(Tâches de compréhension de graphiques)

○ ○ ○

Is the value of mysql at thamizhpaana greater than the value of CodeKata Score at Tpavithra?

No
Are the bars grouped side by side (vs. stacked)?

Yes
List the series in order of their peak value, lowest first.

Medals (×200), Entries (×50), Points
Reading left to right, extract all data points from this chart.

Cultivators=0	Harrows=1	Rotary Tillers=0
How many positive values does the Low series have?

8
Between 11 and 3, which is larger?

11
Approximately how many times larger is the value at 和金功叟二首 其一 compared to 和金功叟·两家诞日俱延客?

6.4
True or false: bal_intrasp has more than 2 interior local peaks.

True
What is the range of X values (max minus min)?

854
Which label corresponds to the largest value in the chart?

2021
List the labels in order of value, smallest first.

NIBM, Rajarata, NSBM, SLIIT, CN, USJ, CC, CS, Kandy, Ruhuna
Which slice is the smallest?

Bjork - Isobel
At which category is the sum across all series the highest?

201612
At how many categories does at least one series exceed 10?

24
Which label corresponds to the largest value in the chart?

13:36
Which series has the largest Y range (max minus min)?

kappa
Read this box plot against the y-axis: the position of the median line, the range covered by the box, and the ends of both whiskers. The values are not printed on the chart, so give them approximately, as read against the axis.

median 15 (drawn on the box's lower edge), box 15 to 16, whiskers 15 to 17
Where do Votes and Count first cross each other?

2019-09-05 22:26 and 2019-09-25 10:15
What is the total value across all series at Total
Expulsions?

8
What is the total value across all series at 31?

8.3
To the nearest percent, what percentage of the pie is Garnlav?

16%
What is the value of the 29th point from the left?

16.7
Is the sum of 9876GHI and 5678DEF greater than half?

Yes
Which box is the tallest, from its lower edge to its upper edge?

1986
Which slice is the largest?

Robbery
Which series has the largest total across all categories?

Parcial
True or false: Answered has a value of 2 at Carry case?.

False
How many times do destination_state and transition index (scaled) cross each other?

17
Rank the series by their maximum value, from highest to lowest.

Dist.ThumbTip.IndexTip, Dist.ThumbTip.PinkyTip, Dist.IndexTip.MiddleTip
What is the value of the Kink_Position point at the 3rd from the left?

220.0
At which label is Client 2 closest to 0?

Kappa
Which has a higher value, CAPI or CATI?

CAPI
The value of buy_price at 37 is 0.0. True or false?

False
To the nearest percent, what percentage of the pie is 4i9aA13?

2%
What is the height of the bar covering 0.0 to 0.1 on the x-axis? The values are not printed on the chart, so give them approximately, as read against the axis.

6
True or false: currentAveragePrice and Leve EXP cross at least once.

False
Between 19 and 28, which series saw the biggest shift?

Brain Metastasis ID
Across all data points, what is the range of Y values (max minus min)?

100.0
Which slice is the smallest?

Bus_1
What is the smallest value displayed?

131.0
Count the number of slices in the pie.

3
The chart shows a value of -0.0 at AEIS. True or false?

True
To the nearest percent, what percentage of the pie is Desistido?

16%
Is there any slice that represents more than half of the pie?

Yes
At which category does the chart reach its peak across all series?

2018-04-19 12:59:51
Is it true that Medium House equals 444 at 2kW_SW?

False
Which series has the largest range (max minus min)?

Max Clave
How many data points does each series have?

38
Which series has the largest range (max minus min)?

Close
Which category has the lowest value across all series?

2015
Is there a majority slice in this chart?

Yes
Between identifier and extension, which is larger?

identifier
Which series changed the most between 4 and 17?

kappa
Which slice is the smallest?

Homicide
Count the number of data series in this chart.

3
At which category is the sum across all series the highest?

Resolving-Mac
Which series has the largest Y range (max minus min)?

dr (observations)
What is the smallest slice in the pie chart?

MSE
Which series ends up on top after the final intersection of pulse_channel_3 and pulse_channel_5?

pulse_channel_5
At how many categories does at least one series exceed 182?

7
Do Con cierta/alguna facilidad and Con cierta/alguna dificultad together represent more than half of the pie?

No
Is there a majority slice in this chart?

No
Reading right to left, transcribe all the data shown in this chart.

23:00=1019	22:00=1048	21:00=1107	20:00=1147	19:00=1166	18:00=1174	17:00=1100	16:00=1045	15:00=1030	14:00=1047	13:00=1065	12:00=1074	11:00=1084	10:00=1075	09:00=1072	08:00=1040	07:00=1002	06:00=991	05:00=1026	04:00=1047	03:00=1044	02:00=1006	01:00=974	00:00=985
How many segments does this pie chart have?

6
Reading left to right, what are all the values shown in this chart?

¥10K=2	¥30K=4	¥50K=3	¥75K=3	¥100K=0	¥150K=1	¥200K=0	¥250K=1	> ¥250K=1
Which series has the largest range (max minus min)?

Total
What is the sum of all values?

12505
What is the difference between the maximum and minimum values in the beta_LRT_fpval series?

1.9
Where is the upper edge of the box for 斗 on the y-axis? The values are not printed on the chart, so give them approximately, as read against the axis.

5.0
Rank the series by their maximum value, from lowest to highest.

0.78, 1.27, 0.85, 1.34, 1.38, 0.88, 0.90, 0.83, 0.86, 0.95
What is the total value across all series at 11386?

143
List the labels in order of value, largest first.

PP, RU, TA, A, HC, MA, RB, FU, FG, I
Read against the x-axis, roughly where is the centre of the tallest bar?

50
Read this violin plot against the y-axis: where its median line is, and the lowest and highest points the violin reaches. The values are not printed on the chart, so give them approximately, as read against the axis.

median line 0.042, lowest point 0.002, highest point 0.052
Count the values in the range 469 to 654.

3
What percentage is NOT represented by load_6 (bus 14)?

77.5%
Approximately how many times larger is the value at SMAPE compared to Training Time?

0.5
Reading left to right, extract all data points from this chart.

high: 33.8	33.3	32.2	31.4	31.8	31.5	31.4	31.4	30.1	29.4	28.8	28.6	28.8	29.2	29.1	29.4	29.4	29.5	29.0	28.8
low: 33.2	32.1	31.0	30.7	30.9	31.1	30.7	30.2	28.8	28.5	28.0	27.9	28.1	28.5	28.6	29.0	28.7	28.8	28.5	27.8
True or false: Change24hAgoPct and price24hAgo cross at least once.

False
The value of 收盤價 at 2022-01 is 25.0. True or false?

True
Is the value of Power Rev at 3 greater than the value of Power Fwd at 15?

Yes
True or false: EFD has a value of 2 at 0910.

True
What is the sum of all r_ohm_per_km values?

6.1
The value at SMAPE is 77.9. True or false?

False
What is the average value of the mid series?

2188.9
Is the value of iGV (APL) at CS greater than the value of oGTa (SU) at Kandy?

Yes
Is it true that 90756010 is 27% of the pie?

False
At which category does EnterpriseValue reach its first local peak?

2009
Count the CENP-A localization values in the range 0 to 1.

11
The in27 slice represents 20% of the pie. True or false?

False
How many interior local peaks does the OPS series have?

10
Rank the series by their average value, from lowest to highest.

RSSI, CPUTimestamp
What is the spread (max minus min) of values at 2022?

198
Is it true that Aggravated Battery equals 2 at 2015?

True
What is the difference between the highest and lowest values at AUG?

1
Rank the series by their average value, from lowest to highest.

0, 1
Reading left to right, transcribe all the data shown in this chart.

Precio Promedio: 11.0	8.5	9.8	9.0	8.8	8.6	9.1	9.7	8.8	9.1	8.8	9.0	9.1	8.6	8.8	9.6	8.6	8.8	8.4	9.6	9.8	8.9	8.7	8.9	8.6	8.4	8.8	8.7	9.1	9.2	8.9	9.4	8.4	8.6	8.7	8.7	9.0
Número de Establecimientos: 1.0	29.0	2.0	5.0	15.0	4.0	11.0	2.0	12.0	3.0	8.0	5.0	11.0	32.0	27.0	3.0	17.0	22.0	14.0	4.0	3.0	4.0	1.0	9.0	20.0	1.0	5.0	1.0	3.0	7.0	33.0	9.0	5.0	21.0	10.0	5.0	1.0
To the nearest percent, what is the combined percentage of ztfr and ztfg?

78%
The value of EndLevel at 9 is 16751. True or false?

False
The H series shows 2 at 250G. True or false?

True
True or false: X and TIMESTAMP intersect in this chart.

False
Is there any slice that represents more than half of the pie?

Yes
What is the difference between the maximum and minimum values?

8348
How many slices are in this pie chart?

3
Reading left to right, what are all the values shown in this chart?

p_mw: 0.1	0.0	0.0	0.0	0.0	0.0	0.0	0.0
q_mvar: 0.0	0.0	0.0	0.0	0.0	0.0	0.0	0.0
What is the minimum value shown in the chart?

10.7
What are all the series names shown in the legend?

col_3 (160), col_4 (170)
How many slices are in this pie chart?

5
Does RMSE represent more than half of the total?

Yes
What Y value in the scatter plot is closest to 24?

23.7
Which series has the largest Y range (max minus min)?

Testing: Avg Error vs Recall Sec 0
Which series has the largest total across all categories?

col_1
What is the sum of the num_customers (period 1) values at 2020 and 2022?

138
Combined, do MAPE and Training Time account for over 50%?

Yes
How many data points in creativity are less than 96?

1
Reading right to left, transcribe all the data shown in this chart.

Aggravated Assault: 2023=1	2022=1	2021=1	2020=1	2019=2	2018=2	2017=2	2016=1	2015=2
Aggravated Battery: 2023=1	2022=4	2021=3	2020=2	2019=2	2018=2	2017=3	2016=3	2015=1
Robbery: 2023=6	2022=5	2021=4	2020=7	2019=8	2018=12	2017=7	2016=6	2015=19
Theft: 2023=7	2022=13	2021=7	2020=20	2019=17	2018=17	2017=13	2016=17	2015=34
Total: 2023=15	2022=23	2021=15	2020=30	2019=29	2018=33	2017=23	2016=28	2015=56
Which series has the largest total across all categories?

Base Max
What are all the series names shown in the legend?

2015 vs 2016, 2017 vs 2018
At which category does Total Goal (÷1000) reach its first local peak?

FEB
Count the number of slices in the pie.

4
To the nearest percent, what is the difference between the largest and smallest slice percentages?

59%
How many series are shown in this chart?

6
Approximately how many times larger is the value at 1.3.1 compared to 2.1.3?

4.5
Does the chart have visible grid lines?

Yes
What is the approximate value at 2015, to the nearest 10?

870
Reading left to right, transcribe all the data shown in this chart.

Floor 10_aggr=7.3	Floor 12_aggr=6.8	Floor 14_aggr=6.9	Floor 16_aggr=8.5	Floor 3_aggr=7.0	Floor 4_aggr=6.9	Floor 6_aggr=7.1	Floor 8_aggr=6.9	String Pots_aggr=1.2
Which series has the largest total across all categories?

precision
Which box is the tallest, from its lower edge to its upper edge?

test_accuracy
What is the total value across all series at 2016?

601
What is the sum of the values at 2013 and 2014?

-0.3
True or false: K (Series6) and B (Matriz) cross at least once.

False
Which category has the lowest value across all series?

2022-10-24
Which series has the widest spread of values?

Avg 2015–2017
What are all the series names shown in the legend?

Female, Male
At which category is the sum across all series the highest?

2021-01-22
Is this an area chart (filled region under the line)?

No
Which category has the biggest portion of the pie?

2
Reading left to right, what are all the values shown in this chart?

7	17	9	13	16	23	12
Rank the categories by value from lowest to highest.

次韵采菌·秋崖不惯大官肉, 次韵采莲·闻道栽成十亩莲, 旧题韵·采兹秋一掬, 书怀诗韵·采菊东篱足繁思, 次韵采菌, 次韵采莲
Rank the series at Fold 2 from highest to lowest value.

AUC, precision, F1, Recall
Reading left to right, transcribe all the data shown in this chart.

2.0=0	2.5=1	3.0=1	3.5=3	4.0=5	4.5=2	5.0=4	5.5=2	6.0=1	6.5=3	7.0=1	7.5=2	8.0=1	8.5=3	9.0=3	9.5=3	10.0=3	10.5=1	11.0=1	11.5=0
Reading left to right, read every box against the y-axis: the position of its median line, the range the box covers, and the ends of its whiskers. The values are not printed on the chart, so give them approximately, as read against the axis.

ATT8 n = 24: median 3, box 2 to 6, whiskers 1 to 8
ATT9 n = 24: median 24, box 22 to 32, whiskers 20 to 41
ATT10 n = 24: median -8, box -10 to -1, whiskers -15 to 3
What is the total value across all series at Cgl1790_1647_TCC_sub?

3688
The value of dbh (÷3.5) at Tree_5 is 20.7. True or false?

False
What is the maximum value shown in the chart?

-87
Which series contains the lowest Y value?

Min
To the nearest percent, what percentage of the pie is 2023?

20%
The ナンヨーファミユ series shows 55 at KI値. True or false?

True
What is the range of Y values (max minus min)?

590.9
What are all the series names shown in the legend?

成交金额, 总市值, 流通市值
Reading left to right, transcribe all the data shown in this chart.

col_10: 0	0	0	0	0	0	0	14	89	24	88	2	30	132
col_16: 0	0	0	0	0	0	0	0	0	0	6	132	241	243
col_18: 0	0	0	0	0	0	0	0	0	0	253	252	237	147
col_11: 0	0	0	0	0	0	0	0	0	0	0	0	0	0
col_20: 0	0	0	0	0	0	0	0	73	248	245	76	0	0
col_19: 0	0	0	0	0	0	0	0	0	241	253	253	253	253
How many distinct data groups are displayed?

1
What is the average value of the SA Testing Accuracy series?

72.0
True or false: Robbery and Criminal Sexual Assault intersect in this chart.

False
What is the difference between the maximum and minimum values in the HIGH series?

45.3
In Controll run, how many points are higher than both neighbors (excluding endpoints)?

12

○ ○ ○

• MARCHE À SUIVRE:
Sélectionnez et recopiez chaque ligne des entrées où figure le mot « displayed ».

• RÉSULTAT ATTENDU:
What is the smallest value displayed?
How many distinct data groups are displayed?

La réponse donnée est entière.